#### Exercise directions:
What comes back must be the data itself, retyped exactly.
---------- Data for this task
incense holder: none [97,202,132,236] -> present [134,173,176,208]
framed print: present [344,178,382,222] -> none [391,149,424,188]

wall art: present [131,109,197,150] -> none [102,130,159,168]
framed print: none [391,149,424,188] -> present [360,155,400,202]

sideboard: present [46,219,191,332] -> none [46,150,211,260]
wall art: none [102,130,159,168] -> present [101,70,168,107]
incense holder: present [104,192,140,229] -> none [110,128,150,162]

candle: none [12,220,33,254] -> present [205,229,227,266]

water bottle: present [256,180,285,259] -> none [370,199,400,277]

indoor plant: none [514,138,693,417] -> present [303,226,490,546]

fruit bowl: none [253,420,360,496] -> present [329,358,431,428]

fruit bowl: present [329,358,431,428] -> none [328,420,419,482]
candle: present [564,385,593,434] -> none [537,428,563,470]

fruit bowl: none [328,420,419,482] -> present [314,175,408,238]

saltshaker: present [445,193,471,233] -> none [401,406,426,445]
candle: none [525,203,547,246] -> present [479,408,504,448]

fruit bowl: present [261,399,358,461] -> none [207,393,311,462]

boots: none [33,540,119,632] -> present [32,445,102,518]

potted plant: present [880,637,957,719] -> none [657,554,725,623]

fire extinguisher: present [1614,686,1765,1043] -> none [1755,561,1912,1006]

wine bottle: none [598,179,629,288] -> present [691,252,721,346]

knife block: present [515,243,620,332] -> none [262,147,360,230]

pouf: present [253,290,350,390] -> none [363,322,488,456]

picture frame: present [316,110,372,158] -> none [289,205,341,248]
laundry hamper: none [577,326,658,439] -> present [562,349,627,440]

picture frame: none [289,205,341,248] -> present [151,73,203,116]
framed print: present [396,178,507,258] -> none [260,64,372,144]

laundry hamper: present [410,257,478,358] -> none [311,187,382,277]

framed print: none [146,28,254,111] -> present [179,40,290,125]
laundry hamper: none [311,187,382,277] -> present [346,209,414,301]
--------------------
#### Solution for this task:
incense holder: none [97,202,132,236] -> present [134,173,176,208]
framed print: present [344,178,382,222] -> none [391,149,424,188]

wall art: present [131,109,197,150] -> none [102,130,159,168]
framed print: none [391,149,424,188] -> present [360,155,400,202]

sideboard: present [46,219,191,332] -> none [46,150,211,260]
wall art: none [102,130,159,168] -> present [101,70,168,107]
incense holder: present [104,192,140,229] -> none [110,128,150,162]

candle: none [12,220,33,254] -> present [205,229,227,266]

water bottle: present [256,180,285,259] -> none [370,199,400,277]

indoor plant: none [514,138,693,417] -> present [303,226,490,546]

fruit bowl: none [253,420,360,496] -> present [329,358,431,428]

fruit bowl: present [329,358,431,428] -> none [328,420,419,482]
candle: present [564,385,593,434] -> none [537,428,563,470]

fruit bowl: none [328,420,419,482] -> present [314,175,408,238]

saltshaker: present [445,193,471,233] -> none [401,406,426,445]
candle: none [525,203,547,246] -> present [479,408,504,448]

fruit bowl: present [261,399,358,461] -> none [207,393,311,462]

boots: none [33,540,119,632] -> present [32,445,102,518]

potted plant: present [880,637,957,719] -> none [657,554,725,623]

fire extinguisher: present [1614,686,1765,1043] -> none [1755,561,1912,1006]

wine bottle: none [598,179,629,288] -> present [691,252,721,346]

knife block: present [515,243,620,332] -> none [262,147,360,230]

pouf: present [253,290,350,390] -> none [363,322,488,456]

picture frame: present [316,110,372,158] -> none [289,205,341,248]
laundry hamper: none [577,326,658,439] -> present [562,349,627,440]

picture frame: none [289,205,341,248] -> present [151,73,203,116]
framed print: present [396,178,507,258] -> none [260,64,372,144]

laundry hamper: present [410,257,478,358] -> none [311,187,382,277]

framed print: none [146,28,254,111] -> present [179,40,290,125]
laundry hamper: none [311,187,382,277] -> present [346,209,414,301]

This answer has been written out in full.